==== Conteúdo dos dados

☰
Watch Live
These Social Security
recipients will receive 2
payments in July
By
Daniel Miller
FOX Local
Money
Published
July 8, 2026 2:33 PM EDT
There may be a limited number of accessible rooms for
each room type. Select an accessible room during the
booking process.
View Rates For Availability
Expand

========
==== Conteúdo dos dados

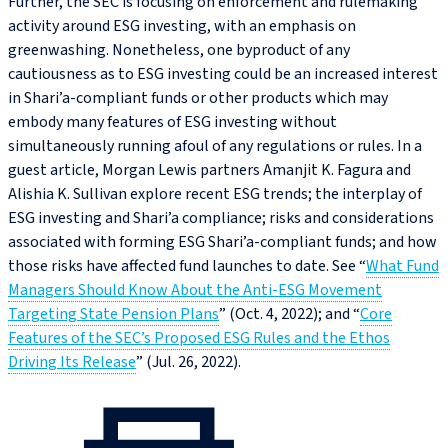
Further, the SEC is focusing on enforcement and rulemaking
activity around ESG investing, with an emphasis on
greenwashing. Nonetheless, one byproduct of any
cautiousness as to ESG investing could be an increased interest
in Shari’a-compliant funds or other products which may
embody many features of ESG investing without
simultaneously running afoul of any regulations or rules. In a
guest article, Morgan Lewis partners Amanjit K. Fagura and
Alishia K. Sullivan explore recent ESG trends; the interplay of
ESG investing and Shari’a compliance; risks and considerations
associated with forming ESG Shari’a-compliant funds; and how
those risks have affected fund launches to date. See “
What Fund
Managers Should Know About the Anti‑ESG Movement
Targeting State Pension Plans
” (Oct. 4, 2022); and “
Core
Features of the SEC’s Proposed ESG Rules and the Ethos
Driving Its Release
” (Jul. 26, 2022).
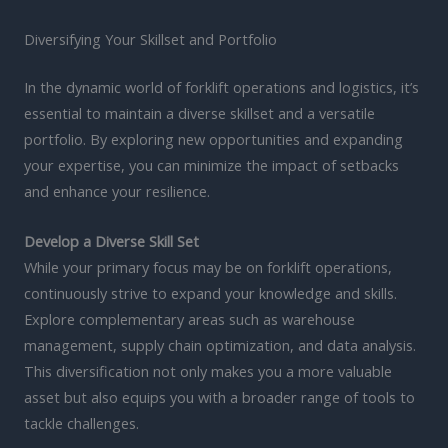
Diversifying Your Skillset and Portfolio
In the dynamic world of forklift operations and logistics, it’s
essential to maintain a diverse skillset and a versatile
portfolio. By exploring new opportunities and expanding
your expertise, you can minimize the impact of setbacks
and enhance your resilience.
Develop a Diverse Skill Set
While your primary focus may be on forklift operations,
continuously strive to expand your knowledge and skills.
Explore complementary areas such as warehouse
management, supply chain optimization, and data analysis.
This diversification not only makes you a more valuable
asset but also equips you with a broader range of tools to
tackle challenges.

========

Tarefa a realizar: Devolva sem nenhuma alteração todas as linhas desde a que contém "Further, the SEC" até a que contém "in Shari’a-compliant funds", incluindo as duas.

Resultado da tarefa:
Further, the SEC is focusing on enforcement and rulemaking
activity around ESG investing, with an emphasis on
greenwashing. Nonetheless, one byproduct of any
cautiousness as to ESG investing could be an increased interest
in Shari’a-compliant funds or other products which may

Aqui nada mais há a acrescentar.